**EXERCISE:**
From the records below, extract all the text exactly and leave the images behind.

(Records excerpted from a collection)
• • • • •

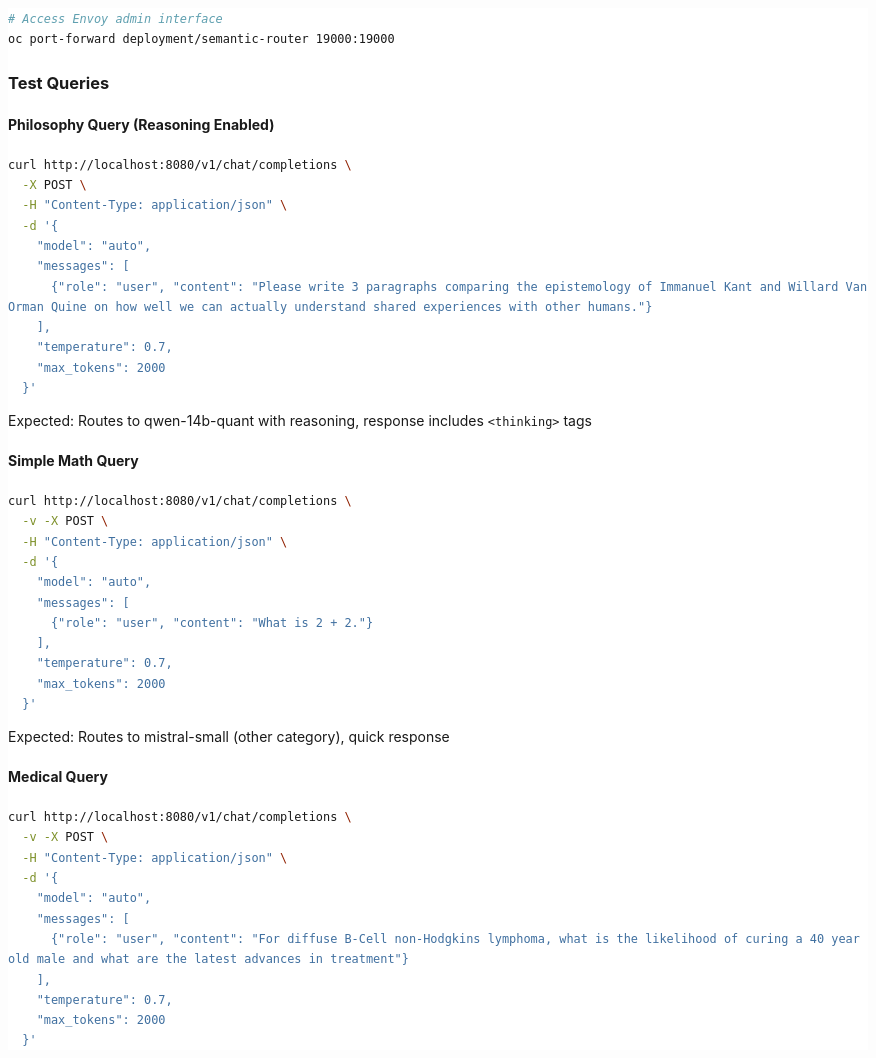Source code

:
 ```bash
# Access Envoy admin interface
oc port-forward deployment/semantic-router 19000:19000
```

### Test Queries

#### Philosophy Query (Reasoning Enabled)
```bash
curl http://localhost:8080/v1/chat/completions \
  -X POST \
  -H "Content-Type: application/json" \
  -d '{
    "model": "auto",
    "messages": [
      {"role": "user", "content": "Please write 3 paragraphs comparing the epistemology of Immanuel Kant and Willard Van Orman Quine on how well we can actually understand shared experiences with other humans."}
    ],
    "temperature": 0.7,
    "max_tokens": 2000
  }'
```

Expected: Routes to qwen-14b-quant with reasoning, response includes `<thinking>` tags

#### Simple Math Query
```bash
curl http://localhost:8080/v1/chat/completions \
  -v -X POST \
  -H "Content-Type: application/json" \
  -d '{
    "model": "auto",
    "messages": [
      {"role": "user", "content": "What is 2 + 2."}
    ],
    "temperature": 0.7,
    "max_tokens": 2000
  }'
```

Expected: Routes to mistral-small (other category), quick response

#### Medical Query
```bash
curl http://localhost:8080/v1/chat/completions \
  -v -X POST \
  -H "Content-Type: application/json" \
  -d '{
    "model": "auto",
    "messages": [
      {"role": "user", "content": "For diffuse B-Cell non-Hodgkins lymphoma, what is the likelihood of curing a 40 year old male and what are the latest advances in treatment"}
    ],
    "temperature": 0.7,
    "max_tokens": 2000
  }'
```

• • • • •

**EXERCISE RESPONSE:**
Source code

:
 ```bash
# Access Envoy admin interface
oc port-forward deployment/semantic-router 19000:19000
```

### Test Queries

#### Philosophy Query (Reasoning Enabled)
```bash
curl http://localhost:8080/v1/chat/completions \
  -X POST \
  -H "Content-Type: application/json" \
  -d '{
    "model": "auto",
    "messages": [
      {"role": "user", "content": "Please write 3 paragraphs comparing the epistemology of Immanuel Kant and Willard Van Orman Quine on how well we can actually understand shared experiences with other humans."}
    ],
    "temperature": 0.7,
    "max_tokens": 2000
  }'
```

Expected: Routes to qwen-14b-quant with reasoning, response includes `<thinking>` tags

#### Simple Math Query
```bash
curl http://localhost:8080/v1/chat/completions \
  -v -X POST \
  -H "Content-Type: application/json" \
  -d '{
    "model": "auto",
    "messages": [
      {"role": "user", "content": "What is 2 + 2."}
    ],
    "temperature": 0.7,
    "max_tokens": 2000
  }'
```

Expected: Routes to mistral-small (other category), quick response

#### Medical Query
```bash
curl http://localhost:8080/v1/chat/completions \
  -v -X POST \
  -H "Content-Type: application/json" \
  -d '{
    "model": "auto",
    "messages": [
      {"role": "user", "content": "For diffuse B-Cell non-Hodgkins lymphoma, what is the likelihood of curing a 40 year old male and what are the latest advances in treatment"}
    ],
    "temperature": 0.7,
    "max_tokens": 2000
  }'
```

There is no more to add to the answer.